To do |
1 - Set down the passage from the iMessage forum thread precisely, everything from "This isn't what" down to "lot of things.".
2 - In the iMessage forum thread, which mode does Apple insist people use to do anything about zero-click exploits?
3 - Continue the iMessage forum thread from the point where it stops.

Source extract |
[Start]
Rate limiting phishing attacks is certainly a useful security feature, but it does nothing to protect against targeted attacks.

Apple has had so many zero-click exploits in iMessage, yet they insist that you have to use Lockdown mode to do anything about it, and then proceed to bundle Lockdown mode with lots of potentially unwanted behavior.

I don't think there's any way to claim that Apple is just doing whats in the customer's best security interest.

Me deciding to ride the subway to work for free is a user's choice, but that doesn't mean it's right. Using infrastructure for free because I feel like it is certainly my choice but I can't justify anger when someone makes me pay to use it since I should have paid in the first place. Currently Apple doesn't run iMessage as an open standard so it runs in "authorized riders only" mode.

>I don't think there's any way to claim that Apple is just doing whats in the customer's best security interest.

This isn't what I claimed. I claimed Apple treated unauthorized 3rd party access to their infrastructure as a security risk and worked to shore up that risk. As you pointed out, there have been plenty of zero-click exploits in iMessage. Limiting the devices sending iMessages increases security. I believe Apple doesn't allow iOS VMs in general for the same reason.

If apple is forced to shut down iMessage being the exclusive option and have some pure SMS application they might see a sudden noticeable drop in market share.

Nvidia has a very similar green man bad syndrome going on too. As the amount of time a HN discussion on Nvidia increases, the probability of mentioning that Linus said “fuck you nvidia” approaches 1, even though it’s irrelevant to a topic, or that he's a mercurial asshole who's said a whole lot of things.
[End]
Material provided |
[Start]
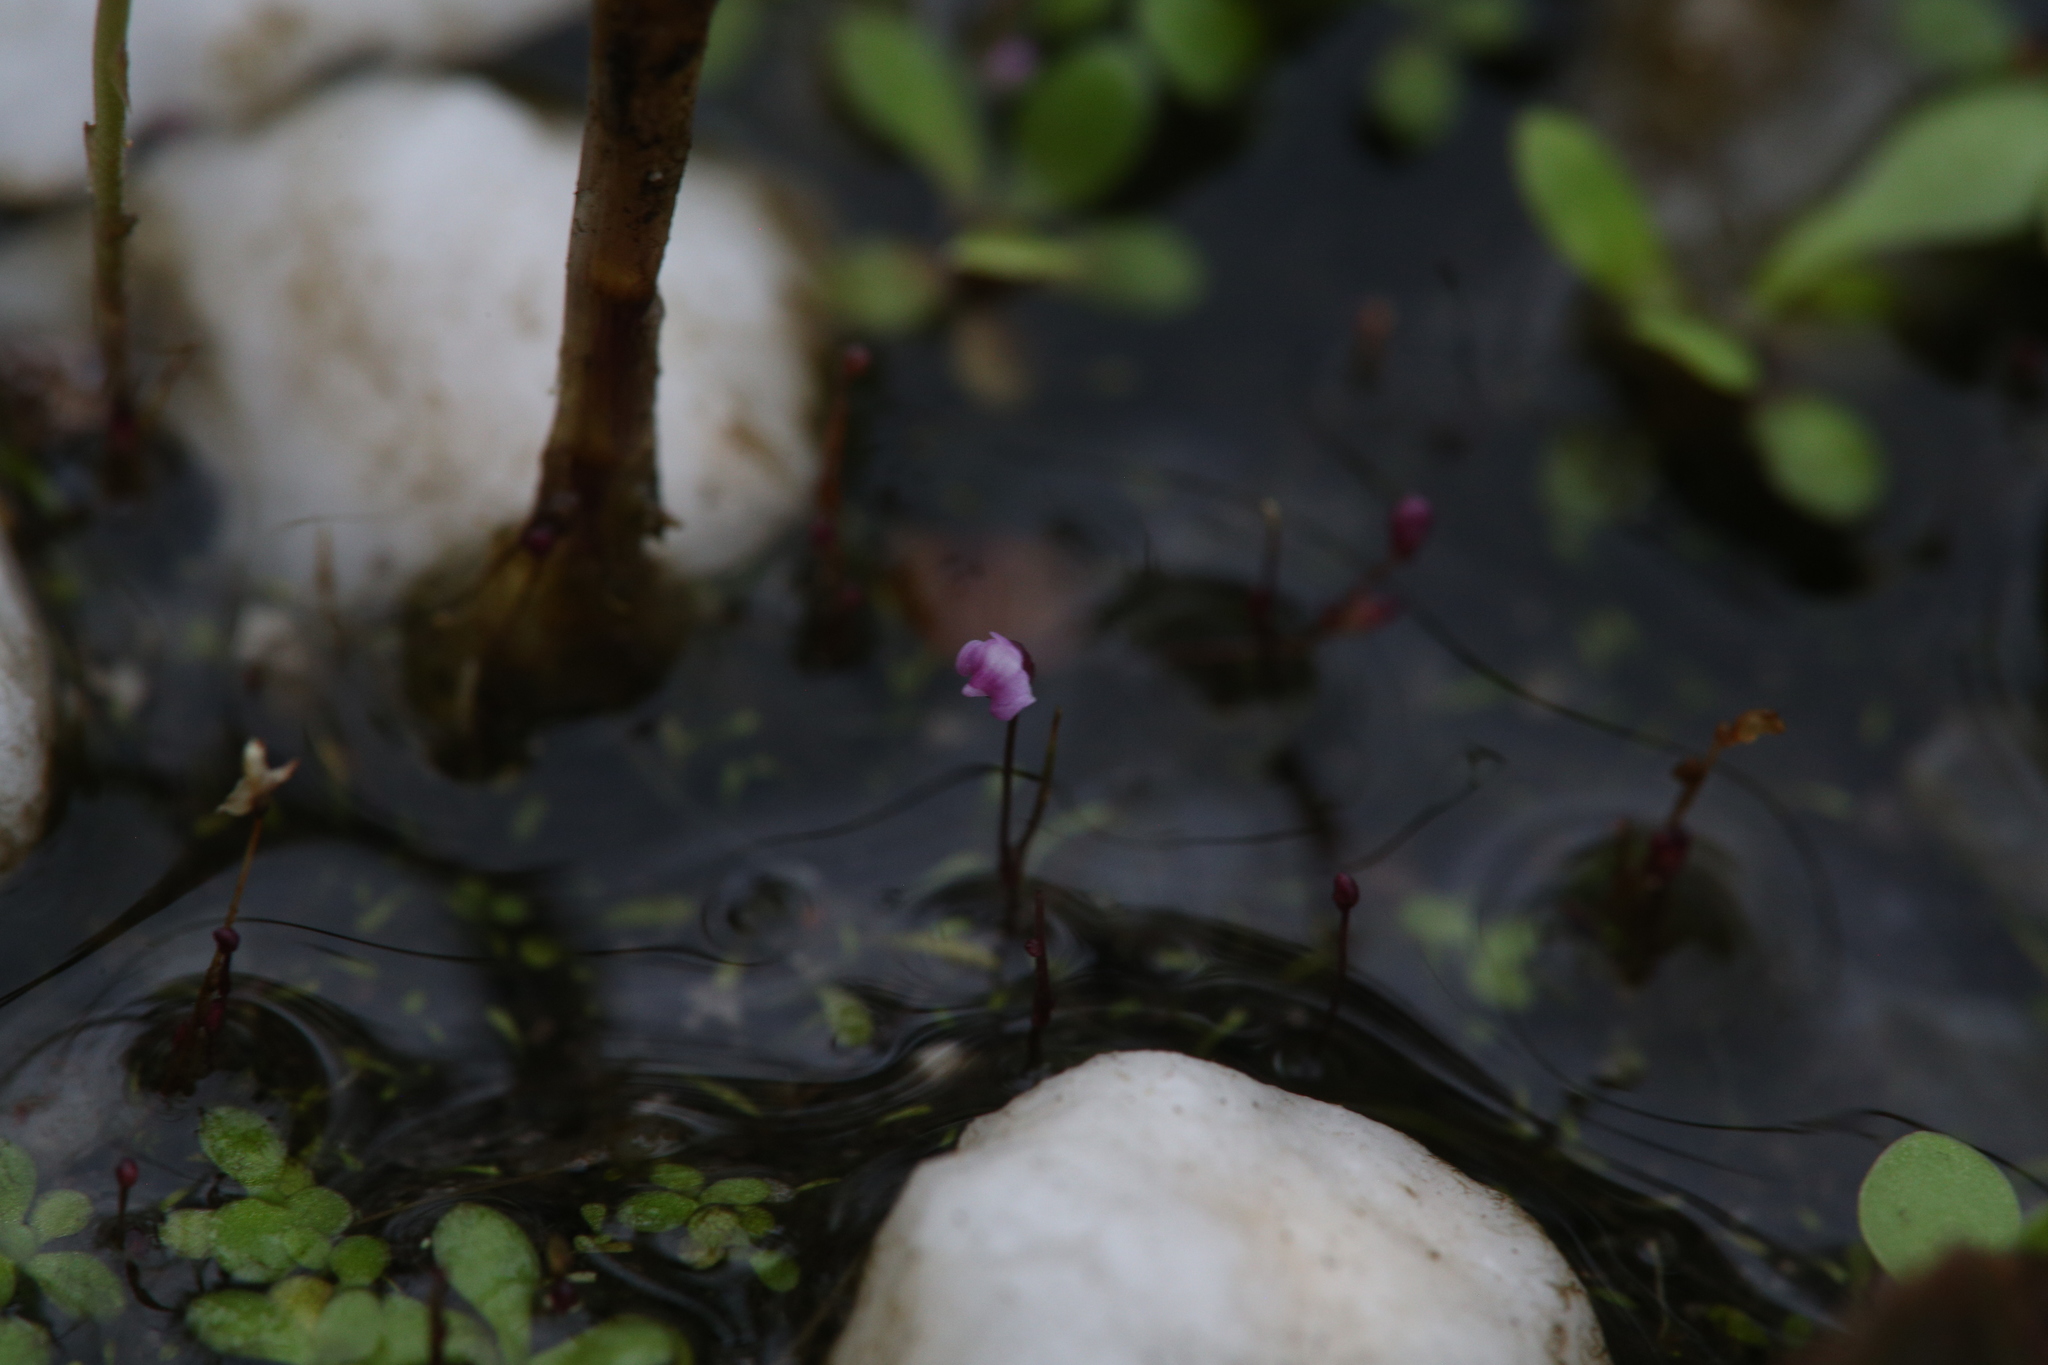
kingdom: Plantae
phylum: Tracheophyta
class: Magnoliopsida
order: Lamiales
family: Lentibulariaceae
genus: Utricularia
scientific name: Utricularia minutissima
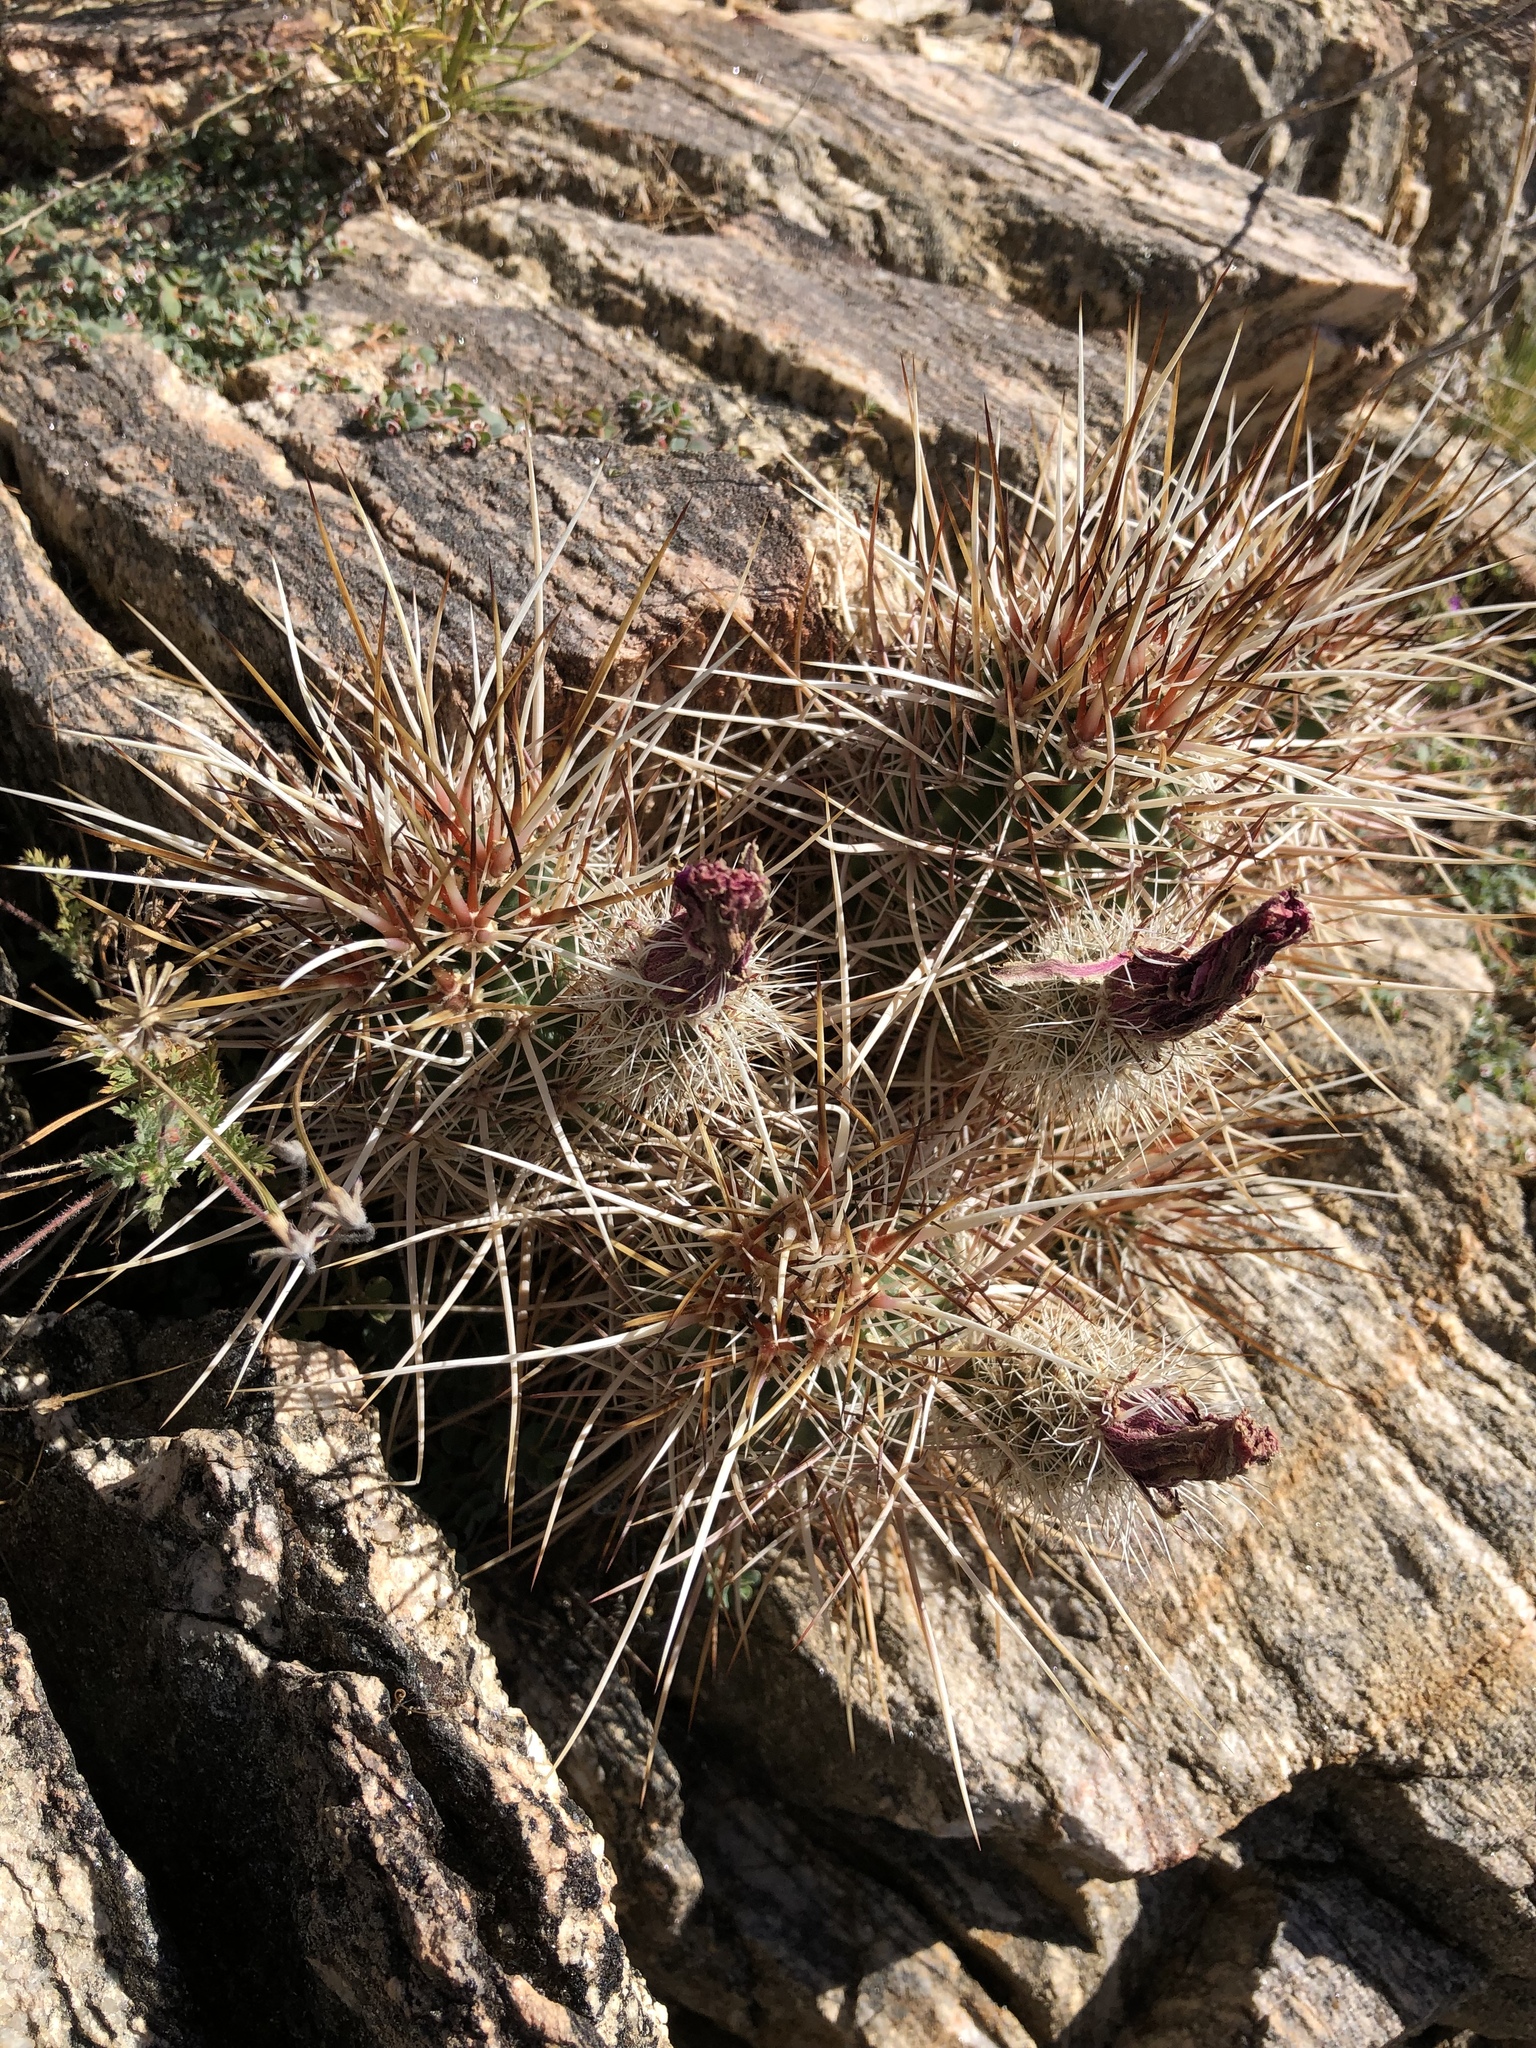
[End]
Results by task |
1 -
This isn't what I claimed. I claimed Apple treated unauthorized 3rd party access to their infrastructure as a security risk and worked to shore up that risk. As you pointed out, there have been plenty of zero-click exploits in iMessage. Limiting the devices sending iMessages increases security. I believe Apple doesn't allow iOS VMs in general for the same reason.

If apple is forced to shut down iMessage being the exclusive option and have some pure SMS application they might see a sudden noticeable drop in market share.

Nvidia has a very similar green man bad syndrome going on too. As the amount of time a HN discussion on Nvidia increases, the probability of mentioning that Linus said “fuck you nvidia” approaches 1, even though it’s irrelevant to a topic, or that he's a mercurial asshole who's said a whole lot of things.

2 - Lockdown mode.

3 -
The casual fanboyism disrupts all discourse on these topics because there’s a large minority of users who have adopted what PG describes as “hater-ism” and allowed it to dominate their thinking on a topic. Negative parasocial attachment is the same process as positive parasocial attachment and just as problematic, but largely never called out.

http://www.paulgraham.com/fh.html

In short: lotta fanboys on these topics who don't even realize they're fanboys/adopting fanboy frames, because they don't realize that anti-fanboys are still parasocially attached too. And we've casually accepted the low level of discourse on these topics, and it pollutes the whole discussion of a lot of interesting topics because of who's doing them.

"Okay well, now that we're launching an alternative to SMS, how will we distinguish iMessage messages from regular SMS messages?"

"Hm, well, SMS messages are green, so what if we picked another color?"

"Yeah okay, blue? ¯\_(ツ)_/¯"

"Sounds good, mock it up and send it to the engineers"

edit: The reason for picking green originally was probably because all the "communication"-related apps had a green color scheme, including Messages. This persists today — the app icons for Phone, Messages, and FaceTime are all green.